Nowadays, we are surrounded by information at lightning speed. Bombings, air crashes, cyclones, earthquakes. These dangers, manifest and unambiguous, are imposed on individuals and the artist can visually apprehend them.
My work, on the contrary, through the use of installation, video or screen print, seeks to grasp more insidious technological and environmental risks which, even if they are omnipresent in our environment, can fall quickly into a collective forgetting. Hidden objects, such as the air filter or invisible elements, such as pollution attract my curiosity. Despite their transparent aspect, they are massively part of our lives without having a recognizable face.
The water vapor of the Dublin incinerator has been a tool for me to illustrate this change of state between visible and invisible. Under the reflection of light, this ephemeral cloud is constantly changing colors and is perpetually moving. The video appears as a relevant medium to capture that ephemeral movements and immortalize this last tangible proof of a nature seeking to absorb an uncontrollable human activity.

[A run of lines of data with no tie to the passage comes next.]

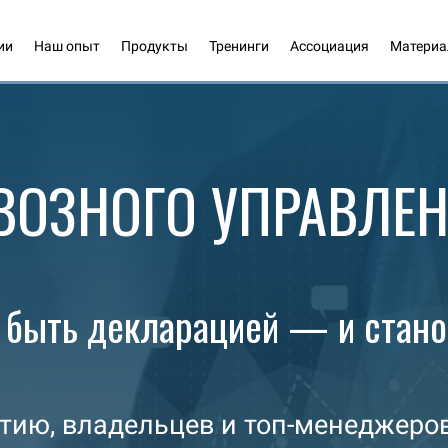
ии
Наш опыт
Продукты
Тренинги
Ассоциация
Матери
ВОЗНОГО УПРАВЛЕН
т быть декларацией — и стано
тию, владельцев и топ-менеджеров,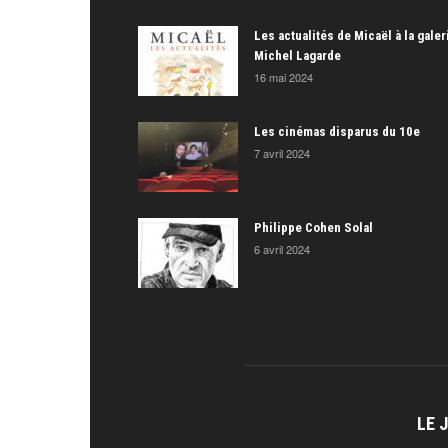
Les actualités de Micaël à la galer
Michel Lagarde
16 mai 2024
Les cinémas disparus du 10e
7 avril 2024
Philippe Cohen Solal
6 avril 2024
LE 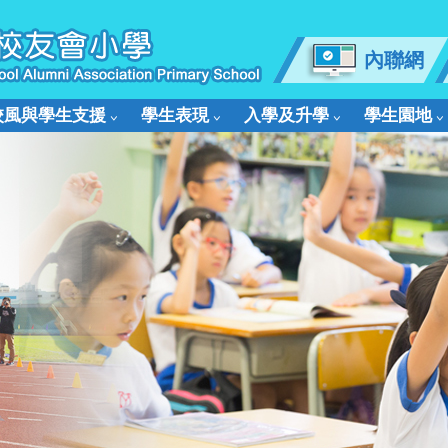
內聯網
校風與學生支援
學生表現
入學及升學
學生園地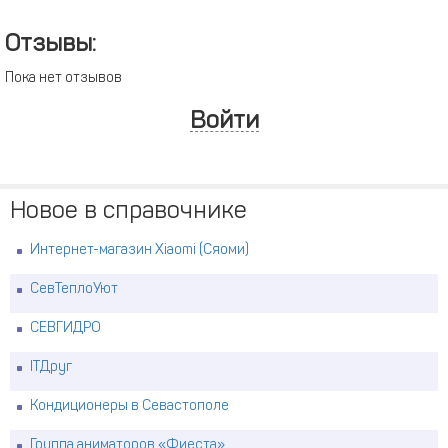
Отзывы:
Пока нет отзывов
Войти
Новое в справочнике
Интернет-магазин Xiaomi (Сяоми)
СевТеплоУют
СЕВГИДРО
ITДруг
Кондиционеры в Севастополе
Группа аниматоров «Фиеста»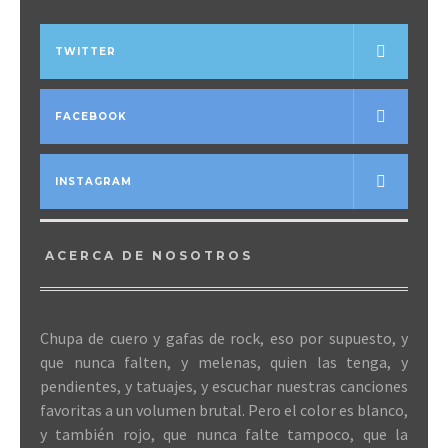
TWITTER
FACEBOOK
INSTAGRAM
ACERCA DE NOSOTROS
Chupa de cuero y gafas de rock, eso por supuesto, y
que nunca falten, y melenas, quien las tenga, y
pendientes, y tatuajes, y escuchar nuestras canciones
favoritas a un volumen brutal. Pero el color es blanco,
y también rojo, que nunca falte tampoco, que la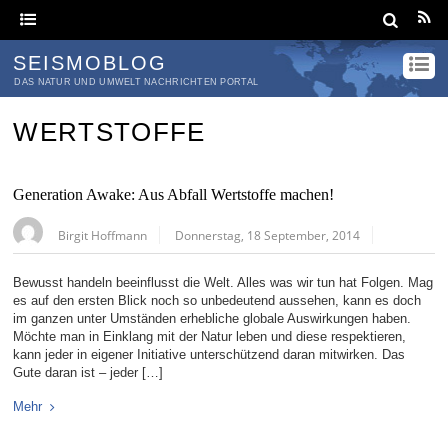
SEISMOBLOG
DAS NATUR UND UMWELT NACHRICHTEN PORTAL
WERTSTOFFE
Generation Awake: Aus Abfall Wertstoffe machen!
Birgit Hoffmann
Donnerstag, 18 September, 2014
Bewusst handeln beeinflusst die Welt. Alles was wir tun hat Folgen. Mag
es auf den ersten Blick noch so unbedeutend aussehen, kann es doch
im ganzen unter Umständen erhebliche globale Auswirkungen haben.
Möchte man in Einklang mit der Natur leben und diese respektieren,
kann jeder in eigener Initiative unterschützend daran mitwirken. Das
Gute daran ist – jeder […]
Mehr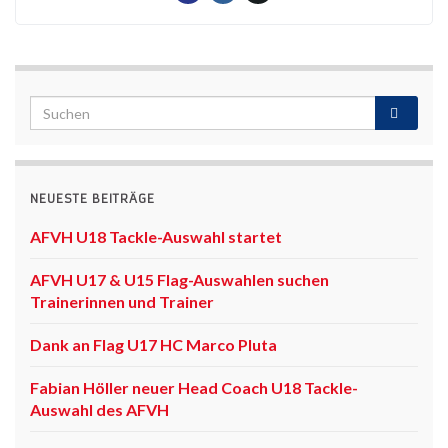
NEUESTE BEITRÄGE
AFVH U18 Tackle-Auswahl startet
AFVH U17 & U15 Flag-Auswahlen suchen
Trainerinnen und Trainer
Dank an Flag U17 HC Marco Pluta
Fabian Höller neuer Head Coach U18 Tackle-
Auswahl des AFVH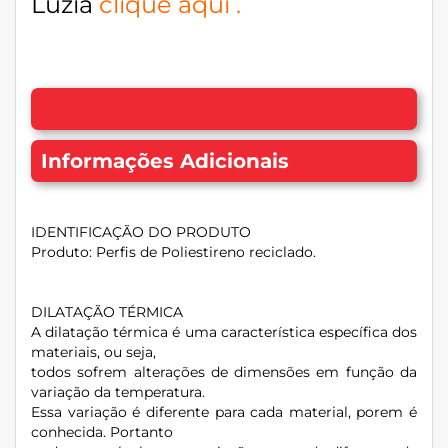
Luzia
clique aqui
.
Informações Adicionais
IDENTIFICAÇÃO DO PRODUTO
Produto: Perfis de Poliestireno reciclado.
DILATAÇÃO TÉRMICA
A dilatação térmica é uma característica específica dos
materiais, ou seja,
todos sofrem alterações de dimensões em função da
variação da temperatura.
Essa variação é diferente para cada material, porem é
conhecida. Portanto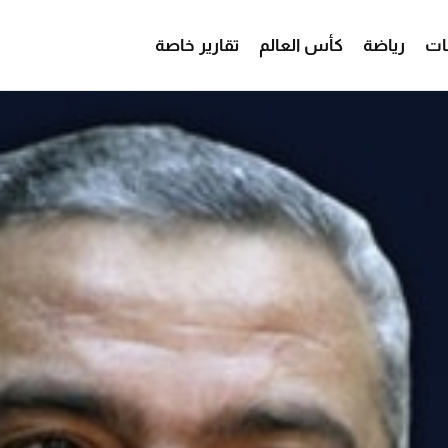
ات
رياضة
كأس العالم
تقارير خاصة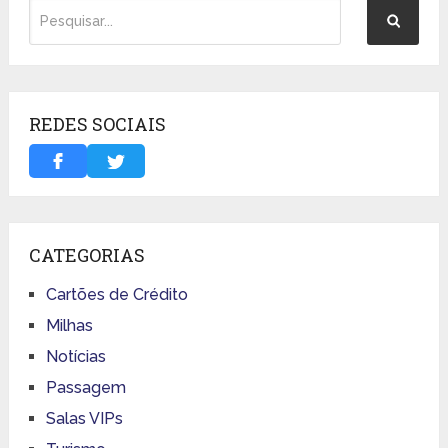
REDES SOCIAIS
CATEGORIAS
Cartões de Crédito
Milhas
Notícias
Passagem
Salas VIPs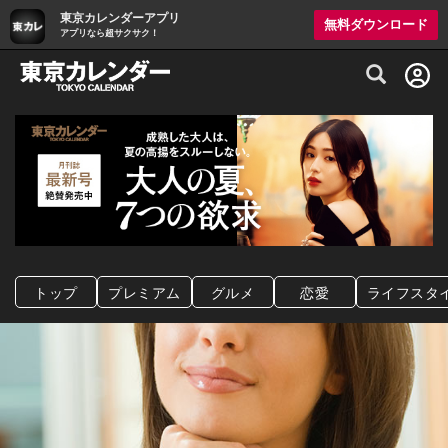
東京カレンダーアプリ
無料ダウンロード
アプリなら超サクサク！
グルメ情報・プレミアムレストラン予約サイト
トップ
プレミアム
グルメ
恋愛
ライフスタ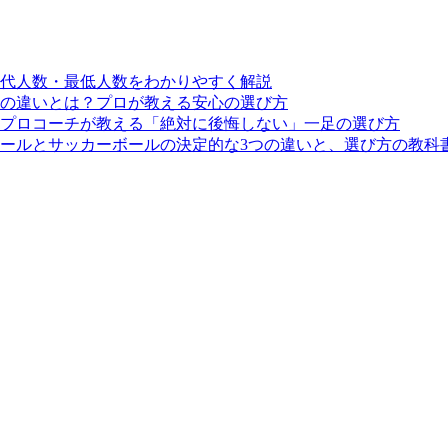
交代人数・最低人数をわかりやすく解説
の違いとは？プロが教える安心の選び方
プロコーチが教える「絶対に後悔しない」一足の選び方
ールとサッカーボールの決定的な3つの違いと、選び方の教科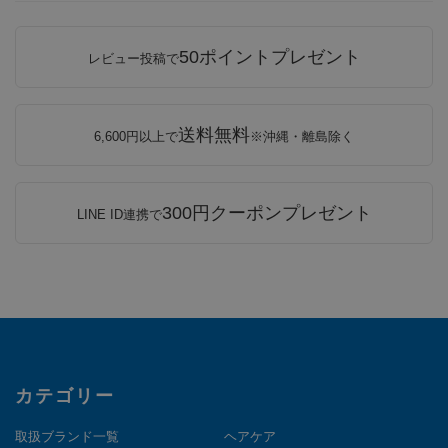
50ポイントプレゼント
レビュー投稿で
送料無料
6,600円以上で
※沖縄・離島除く
300円クーポンプレゼント
LINE ID連携で
カテゴリー
取扱ブランド一覧
ヘアケア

The principal objective of my work is to seat the spectator in the position of an explorer. On a large scale format, my installation attempts to open a window to the invisible world. As the air is filling our environment, I like my work to be in dialogue with the space. The ceiling is one of the architectural spots I enjoyed to work with most. Indeed, this situation is one strongly related to our History, synonym of hopes, beliefs and spirituality. I find it interesting to build a bridge between this historic aspect of the space and our contemporary questioning around the danger coming from the invisible.
Through my research, centered on the invisible, I would like to awaken the collective unconscious about the ambivalent nature of human progress, apparently creative, but undeniably destructive. ‘Constant progress, a wheel with double gears, makes things work by crushing someone’ Victor Hugo – Les Contemplations.